Notification Engine:
- Saves notification to Cassandra (for history).
- Looks up User B’s active connection in Redis: GET user:B:connection.
- Result: gateway-node-05.
Routing: Engine sends internal RPC (gRPC) to gateway-node-05.
WebSocket Push:
- Gateway constructs the WebSocket Frame.
- Opcode: 0x1 (Text Frame).
- Payload: JSON {"type": "like", "from": "User A"}.
- Pushes data to the open TCP socket file descriptor.
Client: Phone receives data packet, wakes up app, shows banner.

12. Low-Level Optimizations

12.1 The C10M Problem (10 Million Connections)

Handling 10k connections is easy. 10M is hard.

Kernel Tuning: Linux default file descriptor limit is 1024. We must increase fs.file-max and ulimit -n to > 1 Million per server.
Ephemeral Ports: When a server connects to Redis/DB, it uses a local port. We run out of 65k ports quickly.
- Solution: Enable net.ipv4.tcp_tw_reuse to reuse sockets in TIME_WAIT state.
Memory Optimization: In Go, each Goroutine takes 2KB. 1M connections = 2GB RAM. In Java (Threads), 1M connections = Crash. Use Non-blocking I/O (Netty/Node.js/Go) to handle many connections on few threads.

12.2 Message Batching

If a user receives 50 likes in 1 second, don’t send 50 frames.

Nagle’s Algorithm: TCP automatically buffers small packets.
Application Batching: Buffer notifications for 500ms and send [msg1, msg2, ...] in one frame to save CPU/Bandwidth.

13. Interview Gauntlet

Q1: How do you handle “Read Receipts” for 1 Million users?

Answer: Do not acknowledge every message immediately. Batch acknowledgments (e.g., “Read up to ID 500”) and send every 5 seconds.

Q2: What happens if a WebSocket Server crashes?

Answer: 500k clients lose connection. They all try to reconnect instantly (Thundering Herd). We must use Jitter (Random Backoff) on the client side to spread the reconnect spike over 30-60 seconds.

Q3: How do you secure WebSockets?

Answer: Use WSS (TLS). Authenticate during the HTTP Upgrade handshake using a Bearer Token (JWT). Do not send credentials inside the WebSocket frame.

Q4: Why Redis Pub/Sub vs Kafka?

Answer: Redis Pub/Sub is ephemeral (Fire-and-forget). It’s fast for “Online” users. Kafka is durable log storage. Use Kafka if you need to replay messages or guarantee delivery to offline services.

Q5: Can we use a Load Balancer for WebSockets?

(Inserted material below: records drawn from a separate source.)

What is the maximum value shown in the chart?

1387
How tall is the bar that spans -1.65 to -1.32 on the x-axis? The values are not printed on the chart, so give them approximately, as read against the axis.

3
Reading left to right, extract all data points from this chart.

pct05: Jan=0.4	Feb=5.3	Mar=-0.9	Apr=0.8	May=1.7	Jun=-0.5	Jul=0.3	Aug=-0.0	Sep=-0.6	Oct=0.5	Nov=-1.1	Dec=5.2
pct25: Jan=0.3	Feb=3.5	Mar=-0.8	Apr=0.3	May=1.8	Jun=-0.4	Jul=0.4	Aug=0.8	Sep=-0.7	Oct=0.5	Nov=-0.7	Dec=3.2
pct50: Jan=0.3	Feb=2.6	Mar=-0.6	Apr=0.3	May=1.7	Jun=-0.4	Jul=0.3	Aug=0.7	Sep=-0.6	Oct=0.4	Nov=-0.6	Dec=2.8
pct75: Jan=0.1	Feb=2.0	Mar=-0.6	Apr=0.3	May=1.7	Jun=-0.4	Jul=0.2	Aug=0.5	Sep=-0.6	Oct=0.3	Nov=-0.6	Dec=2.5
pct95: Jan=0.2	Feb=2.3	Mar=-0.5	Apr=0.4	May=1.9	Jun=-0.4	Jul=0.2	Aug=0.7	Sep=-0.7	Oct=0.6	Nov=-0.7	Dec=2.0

Answer: Yes, but it must support “Sticky Sessions” (Session Affinity) during the handshake phase, or use Layer 4 (TCP) balancing to keep the pipe open to the same backend.

14. Summary: The Whiteboard Strategy

1. Requirements

Func: Real-time, Offline, Fan-out.
Scale: 10M Concurrent Users.

2. Architecture

[Notification Engine]
↓
[Redis Pub/Sub]
↙ ↘
[Gateway 1] [Gateway 2]

* Stateful: Gateway holds TCP.
* Stateless: Engine handles logic.

3. Data & API

            GET /ws/connect -> Upgrade

            Redis: SET user:1 gateway:10.0.0.5

4. Deep Dives

Reliability: Jitter for Thundering Herd.
Scaling: Redis Pub/Sub backplane.
Fallback: APNS/FCM if WebSocket closed.